Still other Berry children are obsessed with: 1. four-letter words; 2. each other as objects of desire; 3. making money; 4. growing. Lilly, the dwarf Berry , is so preoccupied with growth that she writes a family history called "Trying to Grow," which reaches the bestseller list. Lilly's books saves the family, rescues the plot, and provides a fairy-tale ending to Irving's fairy-tale book.
Assorted madcaps attach themselves to the Berry family. A bear trainer nicknamed "Freud." A trained bear named "State O' Maine." Another bear, who is really a girl named Susie, dressed in a bear suit.And a sequence of "seeing-eye dogs, four to be exact, the last simply named "Four."

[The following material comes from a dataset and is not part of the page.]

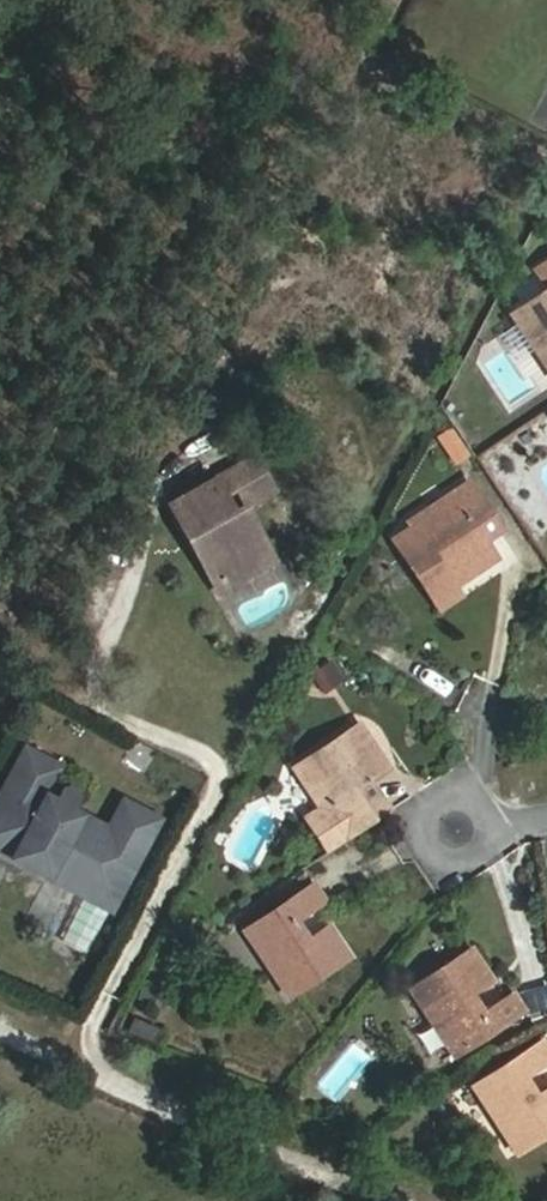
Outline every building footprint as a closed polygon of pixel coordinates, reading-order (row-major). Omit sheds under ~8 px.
[(510,314),(546,369),(546,262),(534,270),(546,289),(510,314)] [(456,424),(437,432),(452,466),(471,457),(456,424)] [(230,568),(275,534),(242,490),(269,469),(246,438),(167,498),(190,529),(198,524),(230,568)] [(496,559),(477,529),(492,519),(468,481),(405,522),(410,530),(390,543),(436,612),(456,599),(449,589),(496,559)] [(280,540),(275,534),(230,568),(198,524),(190,529),(228,579),(280,540)] [(332,659),(310,672),(323,693),(344,681),(332,659)] [(382,815),(388,810),(368,779),(388,767),(360,723),(291,768),(324,817),(310,827),(326,852),(382,815)] [(38,765),(43,757),(26,748),(22,756),(38,765)] [(160,819),(132,804),(117,832),(109,828),(71,808),(77,798),(75,792),(69,789),(63,790),(58,801),(47,796),(62,767),(43,757),(38,765),(22,756),(0,798),(0,851),(14,858),(21,847),(55,865),(49,876),(85,895),(101,865),(128,880),(160,819)] [(117,832),(132,804),(124,800),(109,828),(117,832)] [(14,858),(49,876),(55,865),(21,847),(14,858)] [(85,895),(113,910),(128,880),(101,865),(85,895)] [(243,929),(287,996),(348,955),(328,924),(306,938),(294,920),(325,899),(313,883),(243,929)] [(471,948),(408,988),(451,1056),(523,1009),(512,992),(482,1011),(470,992),(490,978),(471,948)] [(133,1016),(125,1035),(156,1048),(165,1029),(133,1016)] [(515,1152),(546,1131),(546,1086),(536,1093),(525,1076),(546,1062),(546,1047),(542,1040),(472,1085),(515,1152)]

Two bears, two blind men, three hotels, four dogs -- well, five dogs counting Sorrow -- a bevy of prostitutes, a huddle ot anarchists, a bucketful of Berries, or are they Bearies? For "The Hotel New Hampshire" is obsessed with Nabokovian doubling, or tripling, or quadrupling, as if novelist Irving thought we couldn't have enought of a good thing. Even the anarchists are addicted to doubling. They plant to blow up the Viennese Opera House with not one but two bombs. One to trigger the other. The first bomb outside the house, the "Sumpathy Bomb" inside it.
"The Hotel New Hamsphire" is a sympathy bomb. John Irving made his big bang with "The World According to Garp" in 1978. In "Garp" Irving dealt it with a father obsessed with his children's safety. In "Hotel" he deals with a family of children bent on protecting father. But "Hotel" fails to explode.
"Hotel" is contrived and overdone. It will remind many of James Thurder's "My Life and Hard Times." But it goes on too long. Its comic pratfalls just can't seem to support one more "Life with Father," no matter how many bears and dogs are stirred into the pudding.